According to Governor Andrew Cuomo, who jump-started the project in 2017, the Moynihan Train Hall came in on-time and on-budget. Everyone knows there is more work to be done; the existing LIRR concourse at Penn Station is already undergoing yet another renovation (and thus feels even more oppressive than usual after walking through Moynihan), and even more ambitious projects including the long-stalled Gateway Program and the addition of more tracks south of the existing Penn Station, will be needed to address its capacity problems which the new Hall, for all its grandeur, does not solve.
But the opening of Moynihan Train Hall, today of all days, was something pretty special, both for the City of New York and for me personally. It was something I’d waited my whole adult life to see; I was nearly moved to tears when I finally saw it. But more than that, it was testament to the fact that we can still build things like this, great public spaces that are functional as well as pleasing to the eye, that preserve the past and embrace the future at the same time. The original Penn Station did that in 1910, merging the Greco-Roman grandeur of its central waiting hall with the industrial-age audacity of its train concourse; monumental beauty with ingenious functionality.

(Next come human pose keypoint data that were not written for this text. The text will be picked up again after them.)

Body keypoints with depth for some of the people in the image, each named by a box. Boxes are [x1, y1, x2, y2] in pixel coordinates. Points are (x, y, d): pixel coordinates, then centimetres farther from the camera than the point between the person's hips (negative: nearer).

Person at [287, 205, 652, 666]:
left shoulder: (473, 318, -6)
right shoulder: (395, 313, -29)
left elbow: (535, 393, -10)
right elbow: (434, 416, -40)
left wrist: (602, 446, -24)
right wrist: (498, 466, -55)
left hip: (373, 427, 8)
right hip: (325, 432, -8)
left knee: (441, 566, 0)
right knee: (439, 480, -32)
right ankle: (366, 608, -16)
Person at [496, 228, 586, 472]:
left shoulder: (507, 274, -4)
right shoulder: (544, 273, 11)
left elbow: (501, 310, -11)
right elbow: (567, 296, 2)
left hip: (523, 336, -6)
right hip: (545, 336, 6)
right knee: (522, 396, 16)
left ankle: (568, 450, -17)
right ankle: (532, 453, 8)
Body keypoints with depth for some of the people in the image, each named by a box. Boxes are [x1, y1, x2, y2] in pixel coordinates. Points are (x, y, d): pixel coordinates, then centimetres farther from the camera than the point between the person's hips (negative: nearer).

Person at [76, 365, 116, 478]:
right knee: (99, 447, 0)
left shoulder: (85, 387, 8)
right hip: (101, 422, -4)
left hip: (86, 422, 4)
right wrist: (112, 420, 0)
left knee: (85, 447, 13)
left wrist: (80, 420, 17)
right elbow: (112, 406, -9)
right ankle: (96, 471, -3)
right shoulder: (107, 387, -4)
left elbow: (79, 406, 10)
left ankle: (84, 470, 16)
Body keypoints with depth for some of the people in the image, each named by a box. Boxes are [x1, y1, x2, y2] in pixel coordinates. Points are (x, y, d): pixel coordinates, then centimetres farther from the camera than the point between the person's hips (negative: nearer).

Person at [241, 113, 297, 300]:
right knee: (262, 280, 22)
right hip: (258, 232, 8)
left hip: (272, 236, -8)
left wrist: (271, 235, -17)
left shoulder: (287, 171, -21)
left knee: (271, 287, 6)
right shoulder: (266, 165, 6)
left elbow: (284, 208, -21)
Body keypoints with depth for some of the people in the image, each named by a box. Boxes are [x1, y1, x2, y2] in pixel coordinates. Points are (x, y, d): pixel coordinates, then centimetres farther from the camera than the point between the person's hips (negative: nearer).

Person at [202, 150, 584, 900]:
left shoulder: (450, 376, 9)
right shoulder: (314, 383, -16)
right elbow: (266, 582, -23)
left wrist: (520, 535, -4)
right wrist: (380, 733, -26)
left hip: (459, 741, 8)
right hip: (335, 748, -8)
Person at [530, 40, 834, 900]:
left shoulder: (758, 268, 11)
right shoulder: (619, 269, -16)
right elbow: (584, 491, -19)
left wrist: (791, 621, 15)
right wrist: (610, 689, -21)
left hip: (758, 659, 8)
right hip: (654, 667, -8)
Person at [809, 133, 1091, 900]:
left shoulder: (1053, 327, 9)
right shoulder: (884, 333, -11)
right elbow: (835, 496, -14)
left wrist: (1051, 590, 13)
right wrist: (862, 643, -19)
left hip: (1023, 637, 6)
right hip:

I used to think it was impossible to get anything built in New York. Yet at that ceremony in 1999, Senator Moynihan predicted that “we will find -- when we complete this project -- that suddenly all will seem possible.” It took more than two decades, and he didn’t live to see it, but oh, he was so right. The Moynihan Train Hall is a huge win for New York, a real triumph — one the City desperately needed, now more than ever. Suddenly, all seems possible.